TASK TO COMPLETE: In the records below, rewrite the lines between the one holding "Сентябрь 2017" and the one holding "устроили массовое побоище в", inclusive, with "Спорт" replaced by "Новости" and everything else left unchanged. Return only those lines.
++++ THE INPUT
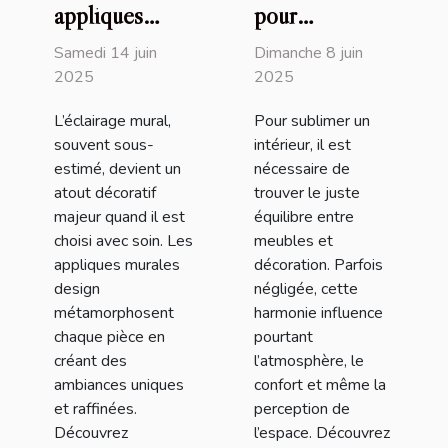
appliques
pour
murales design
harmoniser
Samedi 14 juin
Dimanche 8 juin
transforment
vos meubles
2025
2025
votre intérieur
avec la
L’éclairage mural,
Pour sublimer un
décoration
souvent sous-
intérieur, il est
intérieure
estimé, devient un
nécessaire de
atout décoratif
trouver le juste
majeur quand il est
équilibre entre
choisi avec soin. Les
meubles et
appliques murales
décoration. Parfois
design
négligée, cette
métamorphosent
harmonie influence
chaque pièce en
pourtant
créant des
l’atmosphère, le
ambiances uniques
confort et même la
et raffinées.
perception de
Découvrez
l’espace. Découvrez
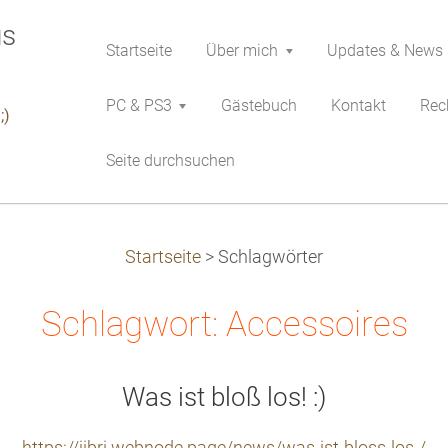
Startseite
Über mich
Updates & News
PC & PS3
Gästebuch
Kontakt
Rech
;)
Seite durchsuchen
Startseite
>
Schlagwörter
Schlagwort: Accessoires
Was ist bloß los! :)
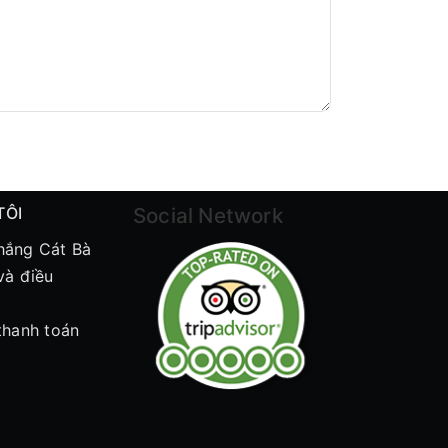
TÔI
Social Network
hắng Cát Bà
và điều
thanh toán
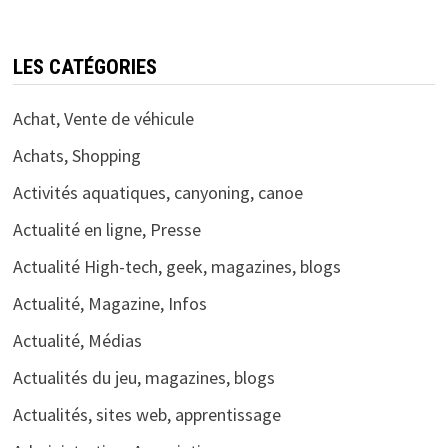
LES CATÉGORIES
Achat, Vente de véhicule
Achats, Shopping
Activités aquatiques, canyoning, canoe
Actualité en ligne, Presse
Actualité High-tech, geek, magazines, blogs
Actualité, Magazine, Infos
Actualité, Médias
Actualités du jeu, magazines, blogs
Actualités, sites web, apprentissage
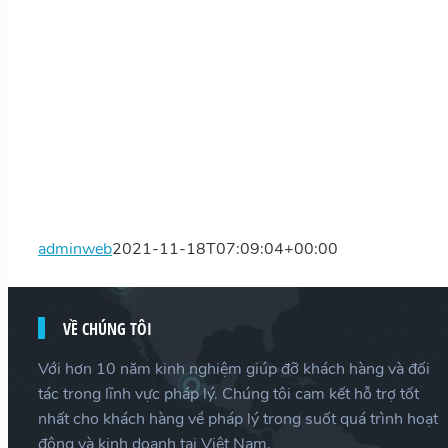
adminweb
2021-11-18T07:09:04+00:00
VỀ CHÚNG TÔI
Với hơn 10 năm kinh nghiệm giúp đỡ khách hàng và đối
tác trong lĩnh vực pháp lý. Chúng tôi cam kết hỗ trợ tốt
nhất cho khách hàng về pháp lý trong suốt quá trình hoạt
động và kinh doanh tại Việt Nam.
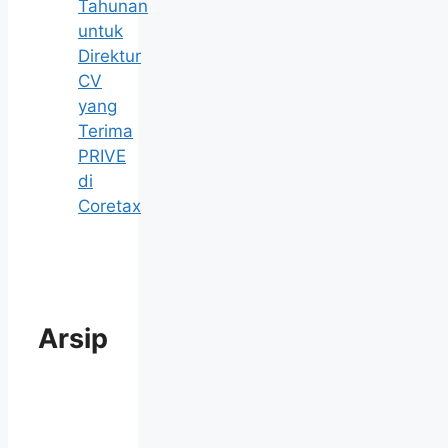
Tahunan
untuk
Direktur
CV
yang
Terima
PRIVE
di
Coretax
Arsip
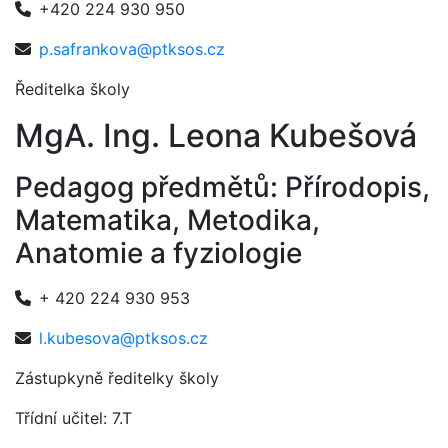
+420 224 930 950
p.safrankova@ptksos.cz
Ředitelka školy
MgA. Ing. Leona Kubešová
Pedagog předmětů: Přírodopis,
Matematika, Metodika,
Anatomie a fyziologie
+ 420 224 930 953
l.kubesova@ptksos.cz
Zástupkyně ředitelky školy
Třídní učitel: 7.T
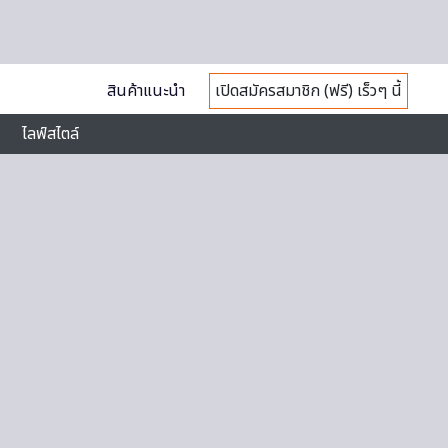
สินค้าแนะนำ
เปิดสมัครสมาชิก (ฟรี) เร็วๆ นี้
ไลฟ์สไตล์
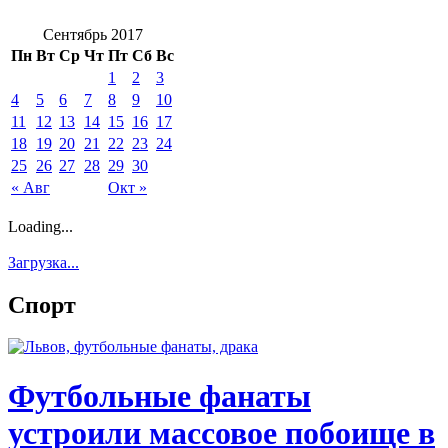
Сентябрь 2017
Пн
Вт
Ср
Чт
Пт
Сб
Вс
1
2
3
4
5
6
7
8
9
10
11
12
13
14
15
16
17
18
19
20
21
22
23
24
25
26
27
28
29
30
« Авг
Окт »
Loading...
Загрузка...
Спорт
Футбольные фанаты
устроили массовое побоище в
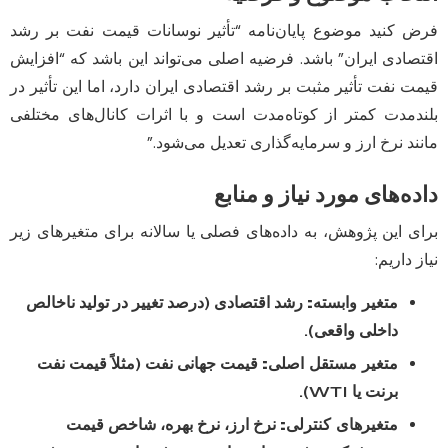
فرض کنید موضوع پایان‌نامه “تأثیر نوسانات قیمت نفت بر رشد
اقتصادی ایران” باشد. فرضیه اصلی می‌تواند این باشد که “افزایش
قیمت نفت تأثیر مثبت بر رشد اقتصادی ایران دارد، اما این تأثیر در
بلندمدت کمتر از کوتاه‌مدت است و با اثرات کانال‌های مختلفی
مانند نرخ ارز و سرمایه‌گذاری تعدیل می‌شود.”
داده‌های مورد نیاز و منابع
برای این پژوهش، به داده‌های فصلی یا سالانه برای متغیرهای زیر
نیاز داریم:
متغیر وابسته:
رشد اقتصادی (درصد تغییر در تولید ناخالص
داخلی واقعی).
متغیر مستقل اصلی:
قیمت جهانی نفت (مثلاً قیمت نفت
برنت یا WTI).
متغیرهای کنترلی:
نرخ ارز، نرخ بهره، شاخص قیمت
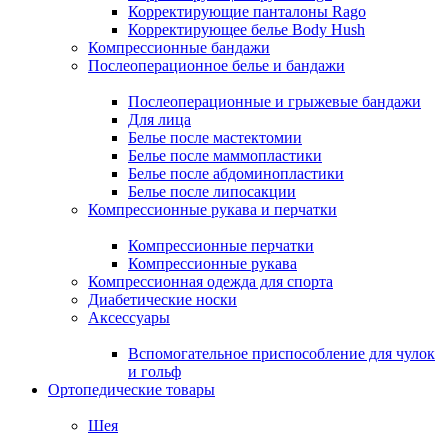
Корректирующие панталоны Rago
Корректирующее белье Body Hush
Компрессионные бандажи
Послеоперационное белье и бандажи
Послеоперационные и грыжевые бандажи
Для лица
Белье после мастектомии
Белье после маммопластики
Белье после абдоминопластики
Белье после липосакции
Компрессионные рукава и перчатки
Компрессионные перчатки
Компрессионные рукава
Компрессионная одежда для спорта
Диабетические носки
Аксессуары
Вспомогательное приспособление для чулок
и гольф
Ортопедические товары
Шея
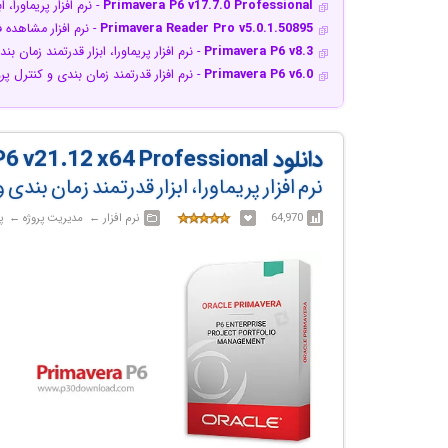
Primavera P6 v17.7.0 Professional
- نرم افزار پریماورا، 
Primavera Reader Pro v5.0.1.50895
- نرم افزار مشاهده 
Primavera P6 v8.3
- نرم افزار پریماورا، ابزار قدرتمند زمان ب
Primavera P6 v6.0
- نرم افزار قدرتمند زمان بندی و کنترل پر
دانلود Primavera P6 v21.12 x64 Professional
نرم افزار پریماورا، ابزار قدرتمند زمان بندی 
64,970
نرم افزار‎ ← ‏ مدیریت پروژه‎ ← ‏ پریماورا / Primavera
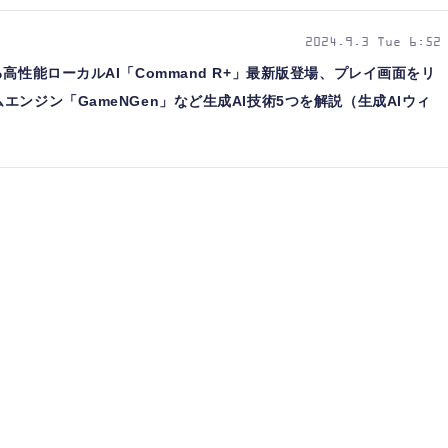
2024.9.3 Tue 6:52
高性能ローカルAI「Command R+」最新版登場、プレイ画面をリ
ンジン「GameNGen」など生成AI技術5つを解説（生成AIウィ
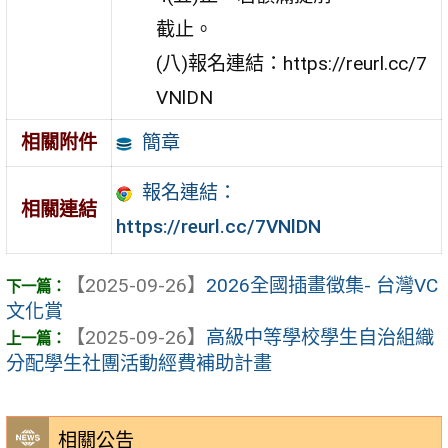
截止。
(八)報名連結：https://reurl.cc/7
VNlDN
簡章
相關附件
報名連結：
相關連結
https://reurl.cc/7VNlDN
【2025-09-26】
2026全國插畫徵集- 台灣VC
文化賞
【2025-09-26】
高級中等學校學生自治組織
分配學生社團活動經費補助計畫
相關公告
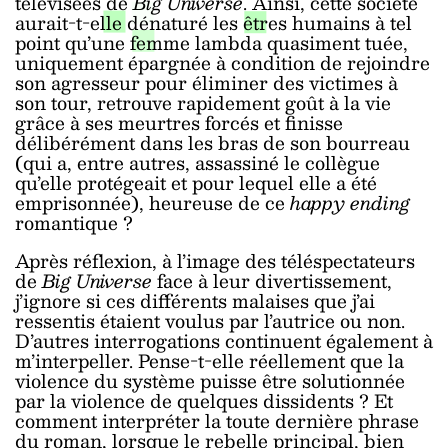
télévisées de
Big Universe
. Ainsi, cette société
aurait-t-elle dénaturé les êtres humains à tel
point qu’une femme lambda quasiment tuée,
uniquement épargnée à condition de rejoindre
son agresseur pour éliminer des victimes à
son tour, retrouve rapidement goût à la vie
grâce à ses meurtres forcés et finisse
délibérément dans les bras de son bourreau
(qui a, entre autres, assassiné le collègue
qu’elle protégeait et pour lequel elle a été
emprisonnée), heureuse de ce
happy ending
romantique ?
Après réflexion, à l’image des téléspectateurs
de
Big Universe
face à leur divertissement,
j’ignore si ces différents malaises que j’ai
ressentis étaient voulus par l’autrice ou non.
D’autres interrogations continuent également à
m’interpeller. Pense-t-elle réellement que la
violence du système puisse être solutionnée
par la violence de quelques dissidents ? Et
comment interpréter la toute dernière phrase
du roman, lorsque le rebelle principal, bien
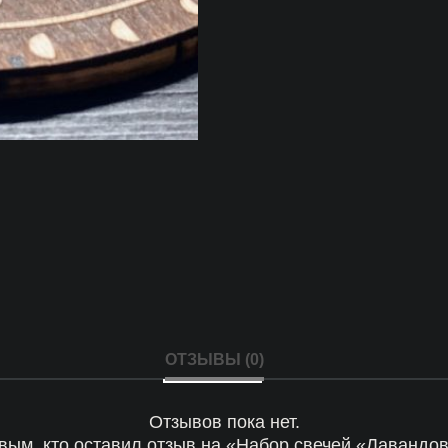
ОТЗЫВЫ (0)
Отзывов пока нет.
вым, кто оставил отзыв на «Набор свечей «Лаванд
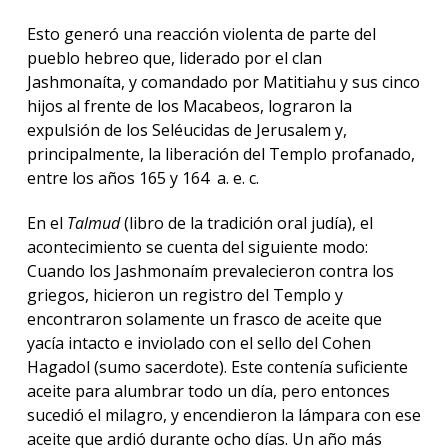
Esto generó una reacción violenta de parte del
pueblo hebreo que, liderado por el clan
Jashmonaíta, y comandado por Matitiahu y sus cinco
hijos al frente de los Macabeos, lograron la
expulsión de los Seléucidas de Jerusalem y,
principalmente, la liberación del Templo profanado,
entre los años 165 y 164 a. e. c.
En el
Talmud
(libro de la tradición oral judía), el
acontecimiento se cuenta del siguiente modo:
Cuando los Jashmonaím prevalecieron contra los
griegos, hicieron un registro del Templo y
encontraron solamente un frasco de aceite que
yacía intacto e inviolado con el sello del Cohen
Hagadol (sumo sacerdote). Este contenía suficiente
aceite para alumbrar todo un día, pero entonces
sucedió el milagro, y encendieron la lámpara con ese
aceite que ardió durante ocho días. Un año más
++++++++
WORKED SOLUTION:
Сентябрь 2017
Пн
Вт
Ср
Чт
Пт
Сб
Вс
1
2
3
4
5
6
7
8
9
10
11
12
13
14
15
16
17
18
19
20
21
22
23
24
25
26
27
28
29
30
« Авг
Окт »
Loading...
Загрузка...
Новости
Футбольные фанаты
устроили массовое побоище в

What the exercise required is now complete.